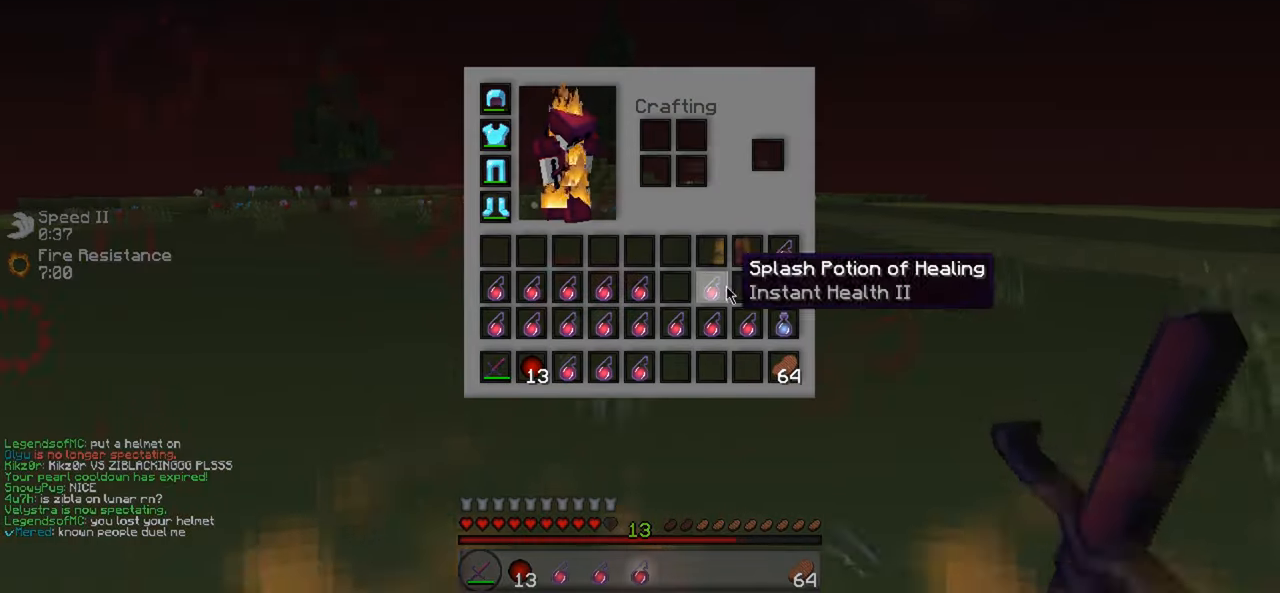
{"keys": ["w"], "events": [[467, "w", "down"]]}
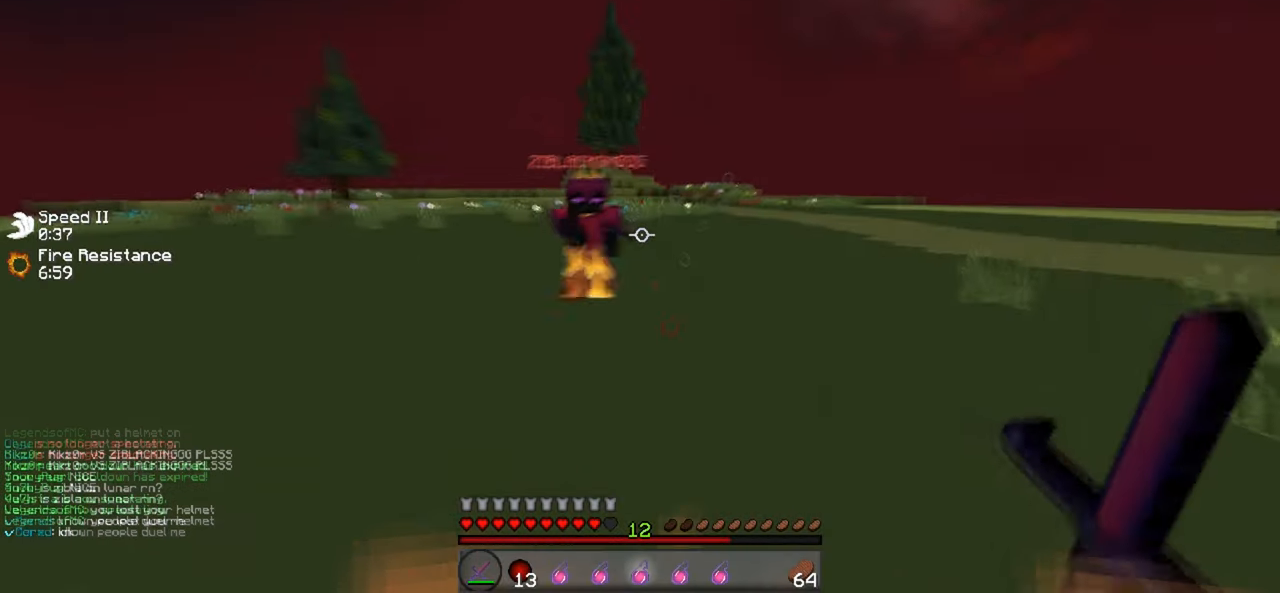
{"keys": ["d", "w"], "events": [[34, "a", "down"], [300, "d", "down"], [367, "a", "up"]]}
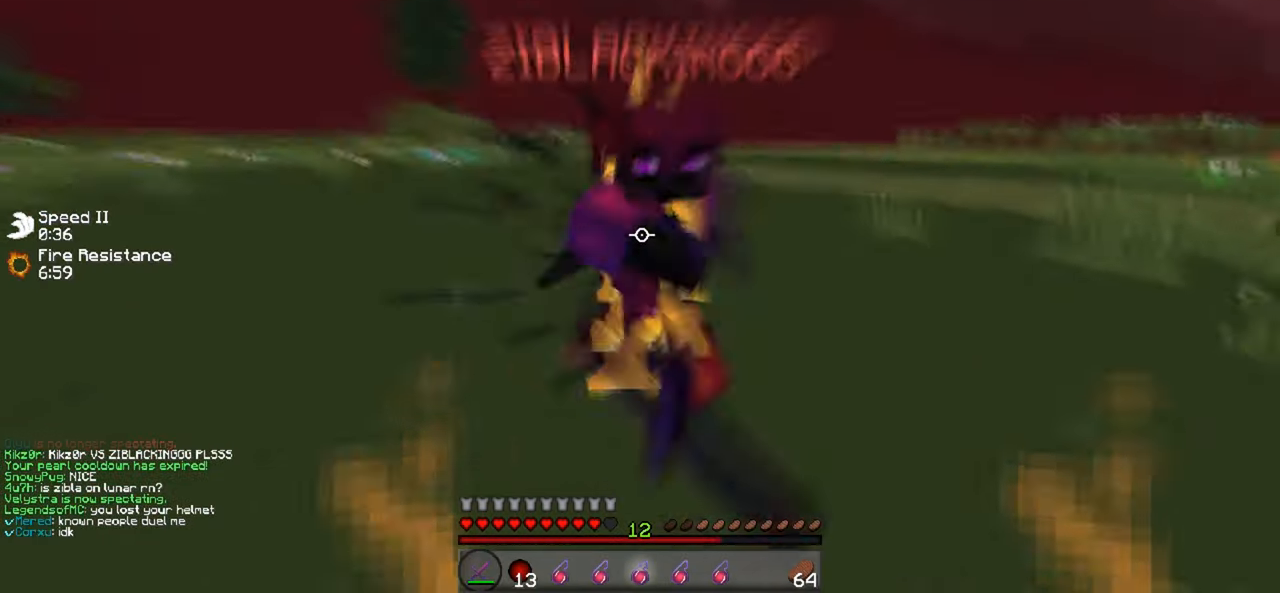
{"keys": ["w"], "events": [[267, "d", "up"]]}
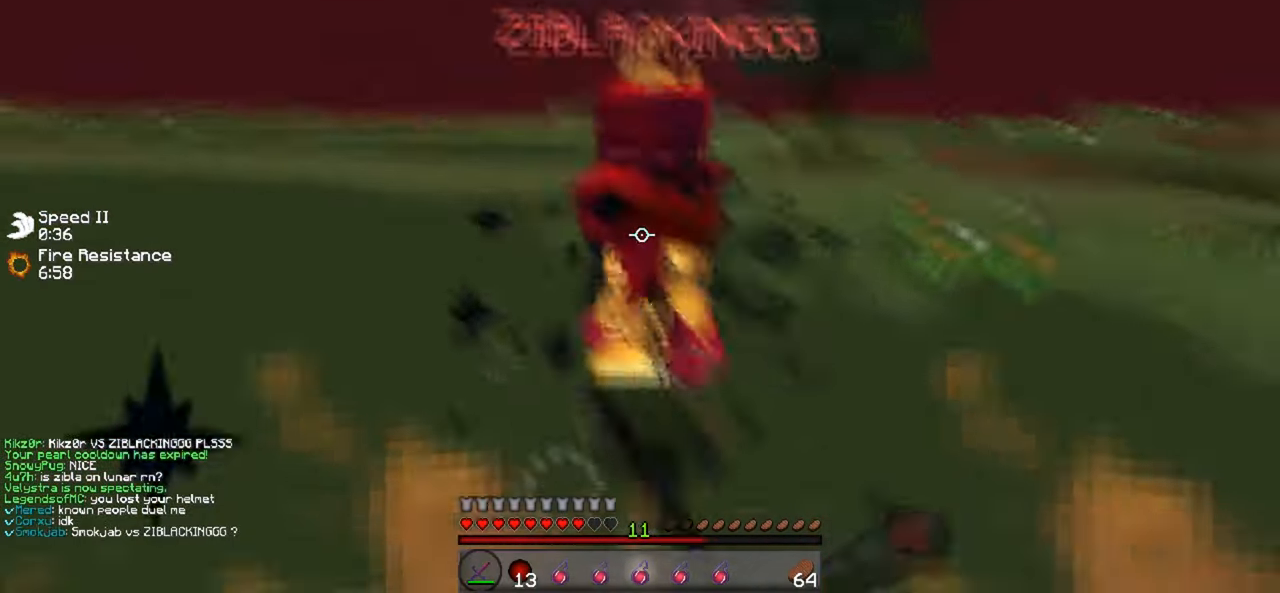
{"keys": ["w"], "events": []}
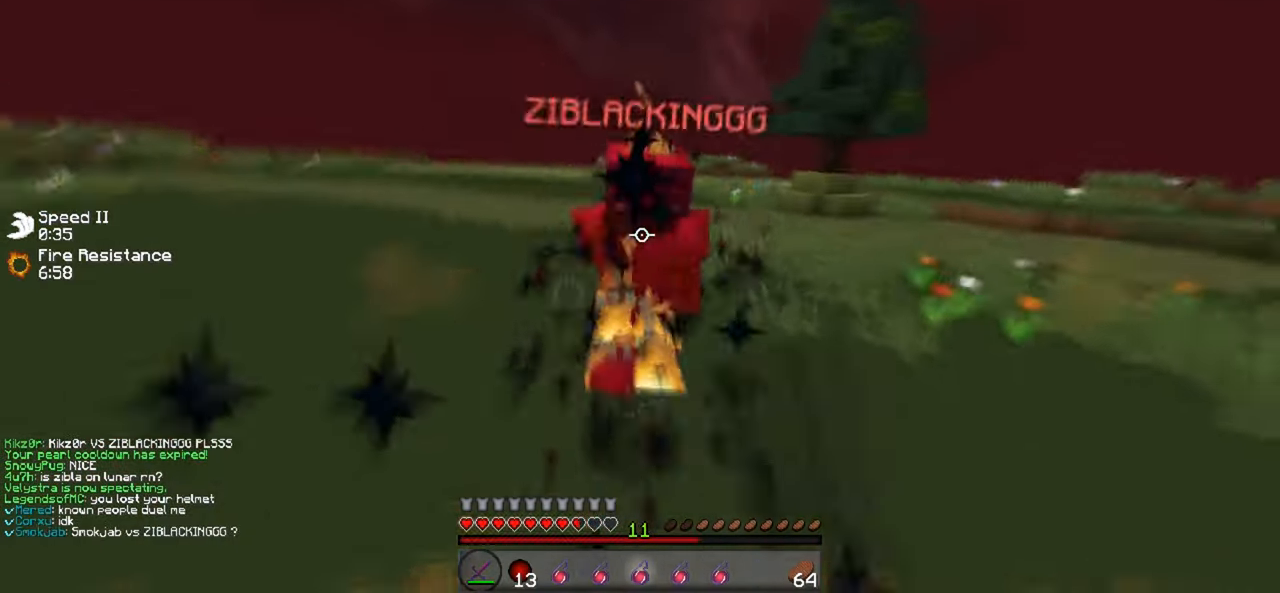
{"keys": ["w"], "events": []}
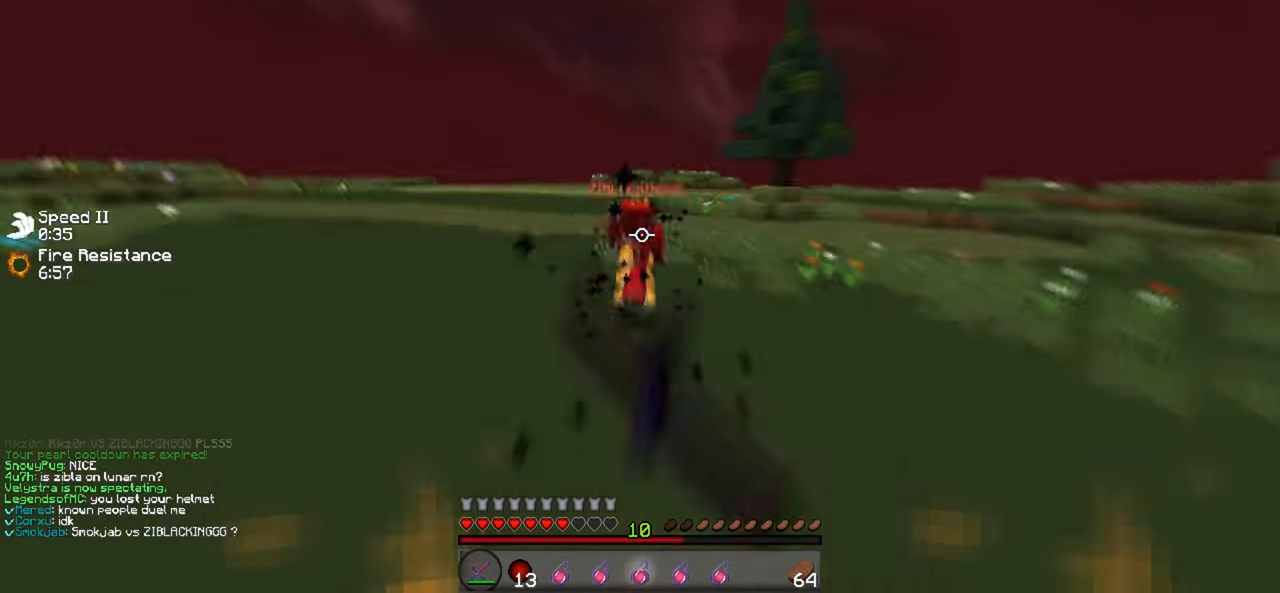
{"keys": ["w"], "events": []}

[Problem to solve]: Every line in the records above that contains the word "down" is to be copied out.

[Response to this exercise]:
{"keys": ["w"], "events": [[467, "w", "down"]]}
{"keys": ["d", "w"], "events": [[34, "a", "down"], [300, "d", "down"], [367, "a", "up"]]}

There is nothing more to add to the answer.